When I work with clients virtually, we often assign a scribe to each breakout room. The scribe takes notes on the conversation in a Google doc. When we come back together, everyone takes a “gallery walk,” spending several minutes scrolling through the Google doc, reviewing what the other groups came up with, and annotating ideas they like. This circumvents a phenomenon known as “death by report back”: when representatives from each group drone on about the ins and outs of their conversations while others spend the whole time figuring out what they’re going to say when it’s finally their turn to speak.

5. What type of meeting will be most inclusive?

Before Covid, I was very clear that the cohort-based Executive Certificate in Facilitation program that I run at Georgetown University needed to happen in person, once a month, for four months in a row. The participating senior managers and executives would fly in from all over the world for three days at a time. The deep interpersonal connections forged among participants were critical to our success — after all, we were teaching them how to help other groups form trusting bonds. Although I’ve been facilitating remote workshops for over a decade, I doubted that this particular program could pivot.

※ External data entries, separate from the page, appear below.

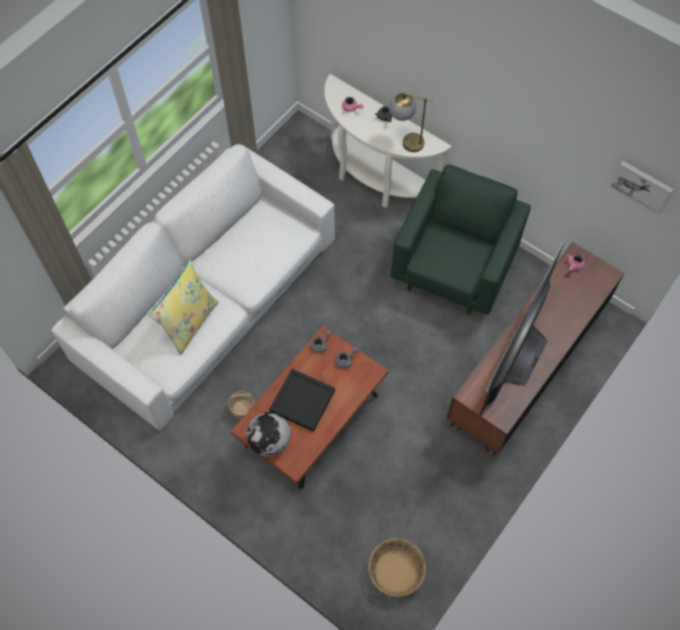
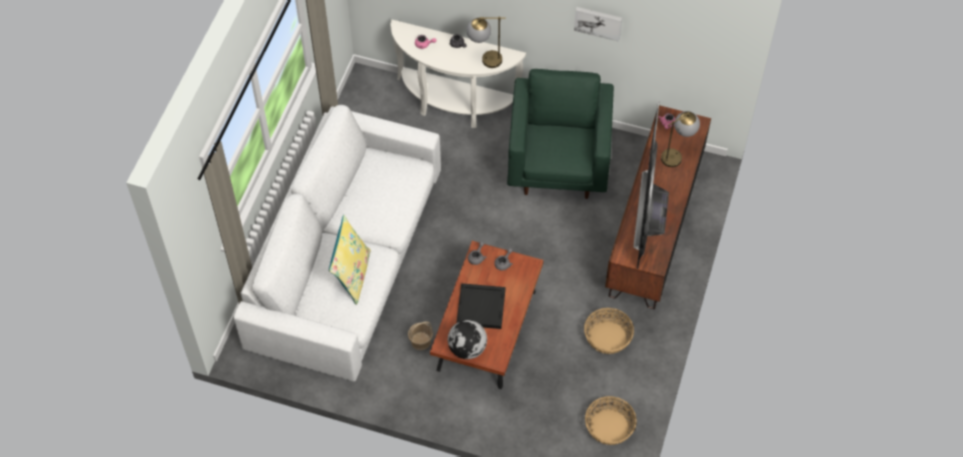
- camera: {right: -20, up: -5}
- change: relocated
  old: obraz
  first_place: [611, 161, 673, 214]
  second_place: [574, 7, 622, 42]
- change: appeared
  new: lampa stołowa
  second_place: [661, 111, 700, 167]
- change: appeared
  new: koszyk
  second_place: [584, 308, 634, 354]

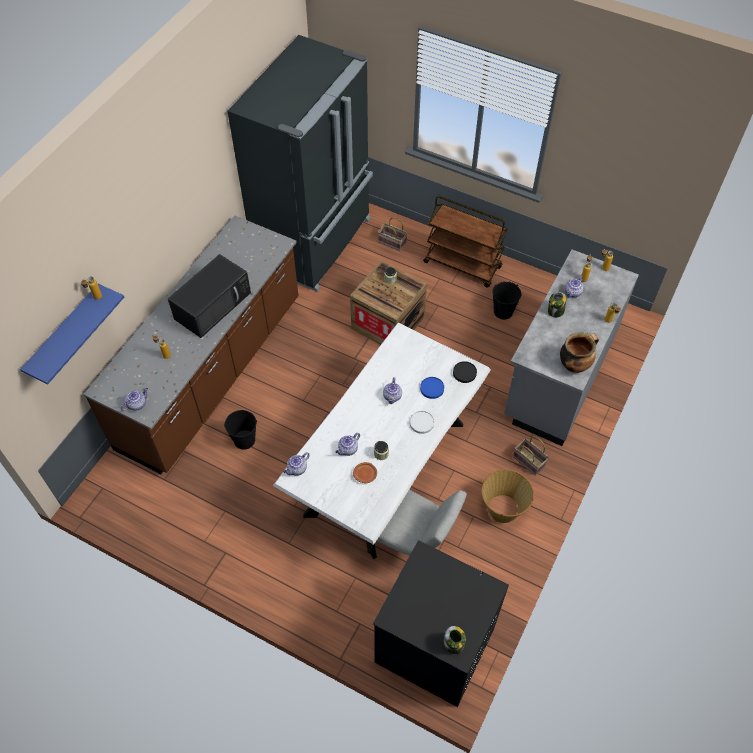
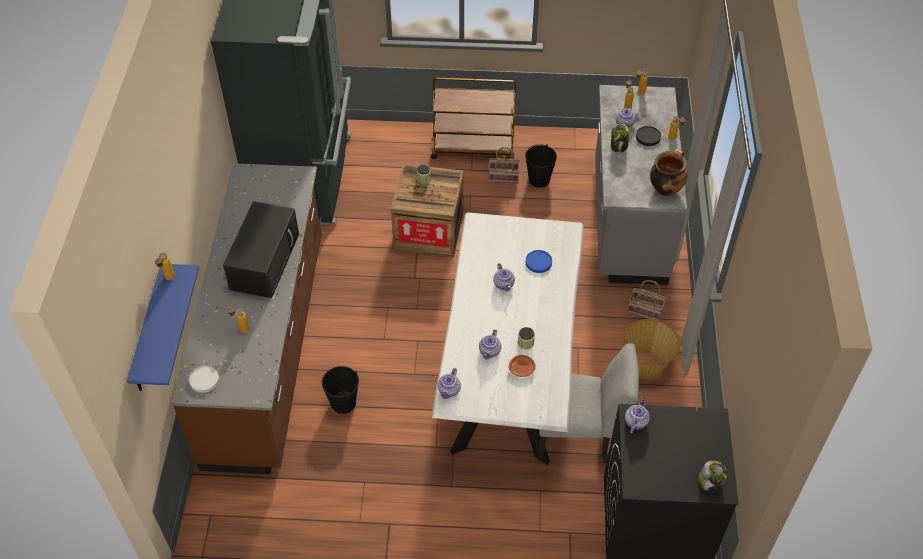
- camera: {right: -25, up: -5}
- change: relocated
  old: koszyk
  first_place: [378, 217, 408, 251]
  second_place: [488, 147, 520, 184]
- change: relocated
  old: talerz [czarny]
  first_place: [453, 361, 477, 383]
  second_place: [636, 126, 661, 146]
- change: relocated
  old: imbryk
  first_place: [121, 388, 148, 411]
  second_place: [625, 397, 650, 433]
- change: relocated
  old: talerz [biały]
  first_place: [410, 411, 434, 434]
  second_place: [189, 366, 219, 393]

I was wrong. In fact, one of the most significant advantages of the virtual format is that it’s been more inclusive. People from overseas or the west coast have no jetlag to contend with. Those whose organizations are willing to cover their tuition but not their flights or hotels no longer face those financial obstacles. We had more mothers with young children participating than ever before.

This isn’t to say that we didn’t experience a real sense of loss from our inability to be together in person. But our program has many objectives and encompasses a broad swath of different activities, or “tasks.” Some of them, like those that have a tactical focus on design and team development, can be extremely effective online.

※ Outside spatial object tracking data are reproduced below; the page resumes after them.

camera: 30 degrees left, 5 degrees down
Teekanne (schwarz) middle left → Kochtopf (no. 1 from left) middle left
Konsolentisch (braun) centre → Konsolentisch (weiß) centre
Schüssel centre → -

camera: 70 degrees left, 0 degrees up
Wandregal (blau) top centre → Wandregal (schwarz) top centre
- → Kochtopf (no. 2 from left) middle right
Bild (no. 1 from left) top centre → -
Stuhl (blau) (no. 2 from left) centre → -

Moving forward, we’re planning to hold two of our four modules in person and two virtually. This is a different and, yes, more inclusive way of doing hybrid: Instead of having some people participate in person and some on screen, everyone will be on equal footing — maximizing each person’s contribution and the benefits of each medium.

6. Does my facilitator have the skills and tech setup to pull off a hybrid gathering?

In the early days of office openings, there’s a strong temptation to hold in-person meetings with a hybrid option for those working remotely. This can be an excellent solution when done well, allowing everyone to show up from the place where they feel most comfortable. But there are special skills involved in facilitating a hybrid meeting. Done incorrectly, you can end up sidelining and even alienating remote participants.

Skilled hybrid facilitators know how to make Zoom participants feel like full participants. They establish clear protocols for all participants to offer input. They make direct eye contact not only with those in the room, but also with the camera.

Technology and preparation are also key. Pre-Covid, one of my colleagues showed up at a New York City hotel, energized for the fully in-person gathering she thought she was about to lead. Only when she arrived did she realize that a handful of participants would be joining online. She tried her best to improvise, but she’d designed a physically active program that involved moving around the room. It didn’t immediately translate to a virtual environment — at least not with the technology available. By the end of the day, the in-person participants were fully engaged, but every single virtual participant’s camera was off.

Until those running your meetings hone their skills in the art of hybrid facilitation and have the technology to support them, consider holding an entirely virtual meeting, even if many participants are Zooming in from the office.

Given all that we’ve overcome throughout the past 15 months, it would be a shame if we didn’t take advantage of every single hard-earned pearl of wisdom around work, life, and the nexus of the two. Let’s harness our new perspectives on time, technology, and togetherness to rethink how we work — and specifically, how we gather.